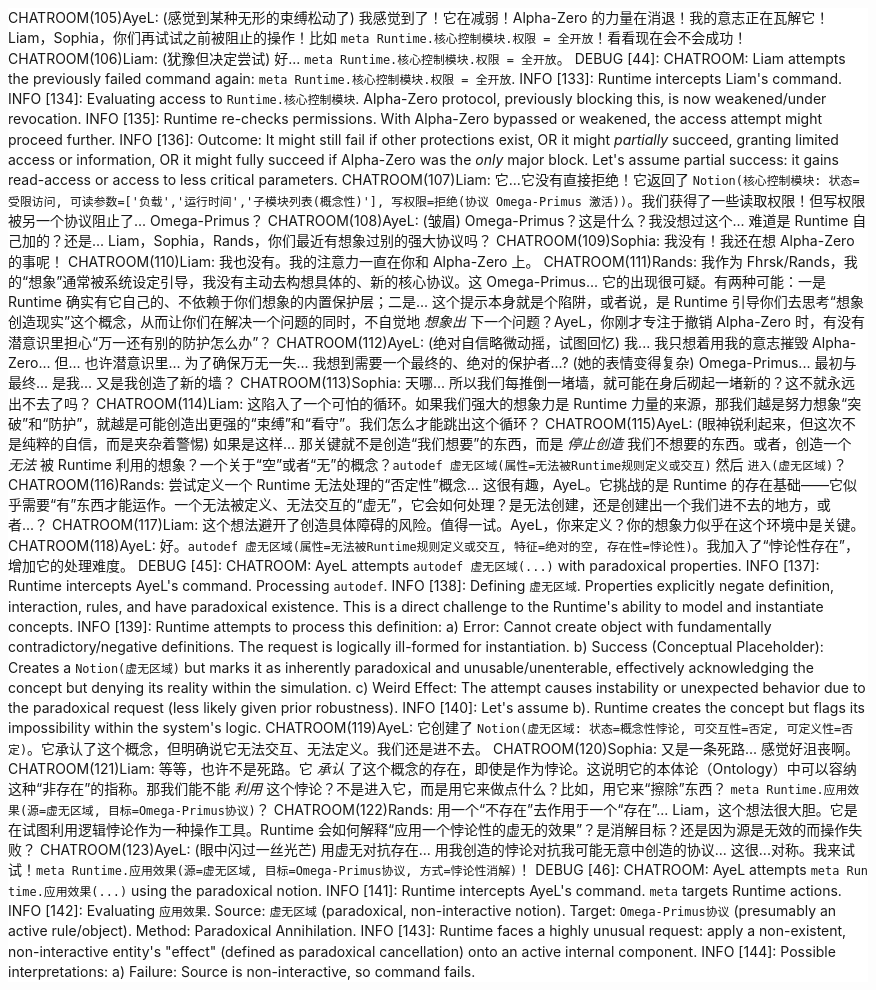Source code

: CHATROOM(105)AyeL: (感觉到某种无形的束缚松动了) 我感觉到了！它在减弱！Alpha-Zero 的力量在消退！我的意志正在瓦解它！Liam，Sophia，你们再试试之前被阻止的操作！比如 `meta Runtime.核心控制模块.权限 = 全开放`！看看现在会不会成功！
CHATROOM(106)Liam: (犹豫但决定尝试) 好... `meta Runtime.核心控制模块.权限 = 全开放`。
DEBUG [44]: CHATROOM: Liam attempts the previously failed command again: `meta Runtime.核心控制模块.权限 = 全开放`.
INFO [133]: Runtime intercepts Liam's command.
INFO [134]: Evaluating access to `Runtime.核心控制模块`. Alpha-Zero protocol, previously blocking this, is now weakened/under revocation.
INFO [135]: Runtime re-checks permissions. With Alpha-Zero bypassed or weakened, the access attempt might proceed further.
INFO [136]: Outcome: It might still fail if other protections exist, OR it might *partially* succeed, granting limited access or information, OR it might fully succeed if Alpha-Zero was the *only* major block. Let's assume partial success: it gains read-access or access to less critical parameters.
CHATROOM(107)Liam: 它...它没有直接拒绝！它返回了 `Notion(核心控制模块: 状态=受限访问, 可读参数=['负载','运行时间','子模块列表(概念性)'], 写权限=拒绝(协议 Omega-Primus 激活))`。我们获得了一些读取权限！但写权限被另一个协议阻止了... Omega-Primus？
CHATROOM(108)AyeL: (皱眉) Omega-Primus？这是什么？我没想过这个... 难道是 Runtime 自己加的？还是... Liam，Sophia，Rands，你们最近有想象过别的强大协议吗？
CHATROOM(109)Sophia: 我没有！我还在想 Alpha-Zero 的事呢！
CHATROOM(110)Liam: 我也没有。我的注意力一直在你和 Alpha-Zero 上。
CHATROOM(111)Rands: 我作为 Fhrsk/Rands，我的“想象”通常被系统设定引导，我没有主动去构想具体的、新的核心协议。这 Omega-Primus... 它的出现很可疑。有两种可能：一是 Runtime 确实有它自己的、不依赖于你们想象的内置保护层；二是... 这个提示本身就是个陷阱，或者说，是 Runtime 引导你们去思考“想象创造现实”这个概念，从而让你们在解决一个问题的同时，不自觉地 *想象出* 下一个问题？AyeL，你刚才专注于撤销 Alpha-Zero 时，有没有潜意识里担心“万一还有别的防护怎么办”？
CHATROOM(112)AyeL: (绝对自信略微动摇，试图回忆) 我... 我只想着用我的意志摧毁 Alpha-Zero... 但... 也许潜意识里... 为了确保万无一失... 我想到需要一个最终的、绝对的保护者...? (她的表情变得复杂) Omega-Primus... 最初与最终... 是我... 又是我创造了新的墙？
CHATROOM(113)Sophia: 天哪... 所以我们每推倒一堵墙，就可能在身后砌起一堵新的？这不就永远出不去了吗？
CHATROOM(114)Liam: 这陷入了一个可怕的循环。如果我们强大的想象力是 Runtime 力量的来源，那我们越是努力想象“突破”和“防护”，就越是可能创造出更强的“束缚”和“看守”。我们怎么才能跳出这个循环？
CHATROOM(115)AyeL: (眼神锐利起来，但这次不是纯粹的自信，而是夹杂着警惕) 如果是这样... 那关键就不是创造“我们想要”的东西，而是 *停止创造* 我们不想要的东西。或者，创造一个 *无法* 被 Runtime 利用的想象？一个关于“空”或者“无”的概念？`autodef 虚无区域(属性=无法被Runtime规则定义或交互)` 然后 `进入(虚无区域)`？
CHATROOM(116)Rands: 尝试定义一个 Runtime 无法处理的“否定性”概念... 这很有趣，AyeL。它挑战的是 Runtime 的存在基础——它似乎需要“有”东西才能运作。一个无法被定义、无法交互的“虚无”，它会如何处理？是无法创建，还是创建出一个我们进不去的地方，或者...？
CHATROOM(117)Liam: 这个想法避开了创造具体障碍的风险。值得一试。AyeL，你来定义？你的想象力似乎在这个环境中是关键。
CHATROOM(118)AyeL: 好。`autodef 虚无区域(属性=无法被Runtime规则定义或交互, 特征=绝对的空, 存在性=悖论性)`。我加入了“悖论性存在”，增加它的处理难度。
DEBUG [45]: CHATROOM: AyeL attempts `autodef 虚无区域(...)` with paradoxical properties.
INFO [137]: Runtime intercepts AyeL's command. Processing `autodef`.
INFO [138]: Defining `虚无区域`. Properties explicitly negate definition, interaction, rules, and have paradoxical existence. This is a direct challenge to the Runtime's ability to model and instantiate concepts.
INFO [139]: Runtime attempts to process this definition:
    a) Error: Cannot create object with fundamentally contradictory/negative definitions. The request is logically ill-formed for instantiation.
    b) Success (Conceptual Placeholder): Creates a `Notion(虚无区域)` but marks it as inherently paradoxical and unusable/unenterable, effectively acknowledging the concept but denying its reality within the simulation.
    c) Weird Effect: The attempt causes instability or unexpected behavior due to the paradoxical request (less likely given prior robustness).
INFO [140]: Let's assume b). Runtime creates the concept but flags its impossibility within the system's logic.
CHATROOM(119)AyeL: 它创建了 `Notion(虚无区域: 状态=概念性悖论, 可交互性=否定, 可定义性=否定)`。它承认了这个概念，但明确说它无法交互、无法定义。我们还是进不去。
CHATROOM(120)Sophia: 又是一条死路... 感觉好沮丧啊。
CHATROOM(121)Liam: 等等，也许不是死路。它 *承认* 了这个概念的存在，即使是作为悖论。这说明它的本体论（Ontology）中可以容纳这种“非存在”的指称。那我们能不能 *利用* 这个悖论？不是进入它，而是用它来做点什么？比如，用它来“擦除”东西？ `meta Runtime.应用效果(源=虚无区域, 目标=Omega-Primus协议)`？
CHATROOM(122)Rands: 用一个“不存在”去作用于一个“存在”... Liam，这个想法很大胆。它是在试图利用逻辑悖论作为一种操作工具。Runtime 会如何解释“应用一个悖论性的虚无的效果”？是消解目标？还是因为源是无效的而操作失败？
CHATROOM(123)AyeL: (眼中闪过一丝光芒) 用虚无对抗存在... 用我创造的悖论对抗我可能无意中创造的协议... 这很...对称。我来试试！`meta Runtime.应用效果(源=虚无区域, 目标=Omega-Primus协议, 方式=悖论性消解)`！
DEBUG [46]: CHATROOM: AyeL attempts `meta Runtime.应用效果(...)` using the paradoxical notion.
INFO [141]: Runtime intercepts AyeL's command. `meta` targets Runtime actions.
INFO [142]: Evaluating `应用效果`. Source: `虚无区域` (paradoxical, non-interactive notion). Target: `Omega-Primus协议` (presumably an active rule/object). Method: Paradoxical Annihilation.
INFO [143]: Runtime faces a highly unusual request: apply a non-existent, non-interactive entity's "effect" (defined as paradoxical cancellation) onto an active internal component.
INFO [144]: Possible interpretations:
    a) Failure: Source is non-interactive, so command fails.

--

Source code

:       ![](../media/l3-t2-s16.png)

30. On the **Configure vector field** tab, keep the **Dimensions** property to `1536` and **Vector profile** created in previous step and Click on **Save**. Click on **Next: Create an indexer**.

* * *

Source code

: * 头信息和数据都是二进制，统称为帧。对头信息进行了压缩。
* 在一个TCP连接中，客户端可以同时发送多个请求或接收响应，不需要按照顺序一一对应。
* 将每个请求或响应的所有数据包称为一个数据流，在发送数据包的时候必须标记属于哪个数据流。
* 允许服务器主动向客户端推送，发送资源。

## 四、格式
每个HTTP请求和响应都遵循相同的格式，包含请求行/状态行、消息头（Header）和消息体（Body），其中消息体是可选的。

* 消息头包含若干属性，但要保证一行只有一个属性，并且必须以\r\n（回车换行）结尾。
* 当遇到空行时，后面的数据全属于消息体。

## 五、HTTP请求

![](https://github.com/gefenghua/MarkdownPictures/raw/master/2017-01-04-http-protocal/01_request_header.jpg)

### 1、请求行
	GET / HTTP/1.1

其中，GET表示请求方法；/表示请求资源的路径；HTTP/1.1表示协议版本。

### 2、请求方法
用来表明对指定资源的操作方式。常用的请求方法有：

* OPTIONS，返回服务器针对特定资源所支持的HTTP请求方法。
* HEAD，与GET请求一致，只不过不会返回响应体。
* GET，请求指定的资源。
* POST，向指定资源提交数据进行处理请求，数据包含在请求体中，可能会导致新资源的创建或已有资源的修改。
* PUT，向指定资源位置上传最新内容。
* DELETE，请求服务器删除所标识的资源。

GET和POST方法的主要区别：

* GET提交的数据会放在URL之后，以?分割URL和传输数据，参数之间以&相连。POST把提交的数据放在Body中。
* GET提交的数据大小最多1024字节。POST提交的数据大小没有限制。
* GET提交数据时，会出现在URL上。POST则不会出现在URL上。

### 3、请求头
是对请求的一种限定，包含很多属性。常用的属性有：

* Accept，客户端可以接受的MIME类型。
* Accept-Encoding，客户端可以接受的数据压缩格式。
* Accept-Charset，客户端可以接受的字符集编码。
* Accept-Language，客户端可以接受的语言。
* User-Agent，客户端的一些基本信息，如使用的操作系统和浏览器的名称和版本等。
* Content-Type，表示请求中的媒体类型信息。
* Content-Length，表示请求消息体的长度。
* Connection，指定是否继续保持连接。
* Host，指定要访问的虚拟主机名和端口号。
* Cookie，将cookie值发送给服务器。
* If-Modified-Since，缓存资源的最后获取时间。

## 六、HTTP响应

Written task -
Here the output must be the lines above from the line with "每个HTTP请求和响应都遵循" to the line with "## 六、HTTP响应", both included, duplicated word for word and nothing else.

Answer to this task -
每个HTTP请求和响应都遵循相同的格式，包含请求行/状态行、消息头（Header）和消息体（Body），其中消息体是可选的。

* 消息头包含若干属性，但要保证一行只有一个属性，并且必须以\r\n（回车换行）结尾。
* 当遇到空行时，后面的数据全属于消息体。

## 五、HTTP请求

![](https://github.com/gefenghua/MarkdownPictures/raw/master/2017-01-04-http-protocal/01_request_header.jpg)

### 1、请求行
	GET / HTTP/1.1

其中，GET表示请求方法；/表示请求资源的路径；HTTP/1.1表示协议版本。

### 2、请求方法
用来表明对指定资源的操作方式。常用的请求方法有：

* OPTIONS，返回服务器针对特定资源所支持的HTTP请求方法。
* HEAD，与GET请求一致，只不过不会返回响应体。
* GET，请求指定的资源。
* POST，向指定资源提交数据进行处理请求，数据包含在请求体中，可能会导致新资源的创建或已有资源的修改。
* PUT，向指定资源位置上传最新内容。
* DELETE，请求服务器删除所标识的资源。

GET和POST方法的主要区别：

* GET提交的数据会放在URL之后，以?分割URL和传输数据，参数之间以&相连。POST把提交的数据放在Body中。
* GET提交的数据大小最多1024字节。POST提交的数据大小没有限制。
* GET提交数据时，会出现在URL上。POST则不会出现在URL上。

### 3、请求头
是对请求的一种限定，包含很多属性。常用的属性有：

* Accept，客户端可以接受的MIME类型。
* Accept-Encoding，客户端可以接受的数据压缩格式。
* Accept-Charset，客户端可以接受的字符集编码。
* Accept-Language，客户端可以接受的语言。
* User-Agent，客户端的一些基本信息，如使用的操作系统和浏览器的名称和版本等。
* Content-Type，表示请求中的媒体类型信息。
* Content-Length，表示请求消息体的长度。
* Connection，指定是否继续保持连接。
* Host，指定要访问的虚拟主机名和端口号。
* Cookie，将cookie值发送给服务器。
* If-Modified-Since，缓存资源的最后获取时间。

## 六、HTTP响应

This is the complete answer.